Former colleages of Ex-NYC Mayor Rudy Giuliani, a close adviser to President Donald Trump, now fear he could be named in a future indictment connected to the mushrooming impeachment scandal.
A whistleblower's complaint released this week details a trip in late July in which Giuliani traveled to Spain to meeting an adviser to the Ukrainian president about a plan to investigate Joe Biden.
Several former Giuliani colleagues told NBC News they believe it should appear in a future indictment.
Several legal experts who used to work with the former U.S. attorney-turned New York City mayor-turned chief President Donald Trump defender told NBC News they believe his conduct likely broke the law.

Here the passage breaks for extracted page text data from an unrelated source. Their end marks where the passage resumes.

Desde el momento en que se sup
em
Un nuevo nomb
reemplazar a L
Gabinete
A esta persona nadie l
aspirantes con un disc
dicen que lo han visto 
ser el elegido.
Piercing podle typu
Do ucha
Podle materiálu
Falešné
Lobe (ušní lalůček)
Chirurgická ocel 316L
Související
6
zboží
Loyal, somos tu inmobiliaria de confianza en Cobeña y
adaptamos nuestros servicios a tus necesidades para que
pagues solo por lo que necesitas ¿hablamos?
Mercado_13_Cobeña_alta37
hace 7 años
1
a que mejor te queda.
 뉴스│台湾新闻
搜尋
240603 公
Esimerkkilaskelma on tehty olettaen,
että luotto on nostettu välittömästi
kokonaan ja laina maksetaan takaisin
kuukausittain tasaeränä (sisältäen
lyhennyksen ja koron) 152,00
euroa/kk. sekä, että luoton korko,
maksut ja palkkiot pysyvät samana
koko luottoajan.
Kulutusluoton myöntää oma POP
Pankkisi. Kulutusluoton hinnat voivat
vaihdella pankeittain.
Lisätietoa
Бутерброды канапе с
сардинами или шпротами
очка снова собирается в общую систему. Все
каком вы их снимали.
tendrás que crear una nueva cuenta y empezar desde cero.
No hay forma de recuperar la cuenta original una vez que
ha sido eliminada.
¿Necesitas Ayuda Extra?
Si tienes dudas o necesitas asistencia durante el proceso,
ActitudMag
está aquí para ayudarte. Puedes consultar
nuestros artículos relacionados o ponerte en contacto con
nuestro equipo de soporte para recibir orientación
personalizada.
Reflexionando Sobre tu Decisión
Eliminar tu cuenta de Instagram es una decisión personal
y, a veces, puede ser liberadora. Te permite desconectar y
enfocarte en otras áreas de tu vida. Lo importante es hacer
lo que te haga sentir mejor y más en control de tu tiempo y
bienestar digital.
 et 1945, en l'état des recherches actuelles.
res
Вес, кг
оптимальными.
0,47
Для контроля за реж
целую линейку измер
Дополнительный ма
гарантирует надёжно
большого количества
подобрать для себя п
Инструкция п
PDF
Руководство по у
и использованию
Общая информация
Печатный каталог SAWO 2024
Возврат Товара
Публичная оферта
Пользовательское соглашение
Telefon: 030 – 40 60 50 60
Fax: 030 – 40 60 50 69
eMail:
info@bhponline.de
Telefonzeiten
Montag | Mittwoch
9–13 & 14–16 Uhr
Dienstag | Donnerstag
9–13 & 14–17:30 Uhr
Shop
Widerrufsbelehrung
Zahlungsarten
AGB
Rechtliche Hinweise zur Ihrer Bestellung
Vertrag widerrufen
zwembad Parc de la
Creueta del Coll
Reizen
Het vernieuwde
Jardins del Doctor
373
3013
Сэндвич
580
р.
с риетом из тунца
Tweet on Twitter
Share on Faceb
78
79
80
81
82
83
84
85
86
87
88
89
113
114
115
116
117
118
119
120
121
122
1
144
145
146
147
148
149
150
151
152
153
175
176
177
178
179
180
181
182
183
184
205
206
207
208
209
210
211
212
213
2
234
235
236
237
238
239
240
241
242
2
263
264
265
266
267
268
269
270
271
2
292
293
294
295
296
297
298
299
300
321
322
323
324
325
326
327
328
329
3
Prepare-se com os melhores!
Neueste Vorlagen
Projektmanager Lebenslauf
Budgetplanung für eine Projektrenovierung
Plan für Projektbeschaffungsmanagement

"This is certainly not the Giuliani that I know," Jeffrey Harris, who worked as Giuliani’s top assistant when he was at the Justice Department in the President Ronald Reagan administration, told NBC. "I think the Giuliani that I know would prosecute the Giuliani of today."
Other ex-DOJ attorneys told NBC that they believe Giuliani has potentially exposed himself to a range of offenses — from breaking federal election laws to bribery to extortion — through his efforts to assist the Ukrainians in probing Biden, Trump’s top political opponent.
"There’s a whole apparatus of the United States government that’s set up to deal with foreign officials and Rudy Giuliani’s not one of them," said Harris, now a lawyer in private practice in Washington D.C.
"To the extent that you could look at this as using government resources for your benefit, there are a number of crimes that this conduct would answer to."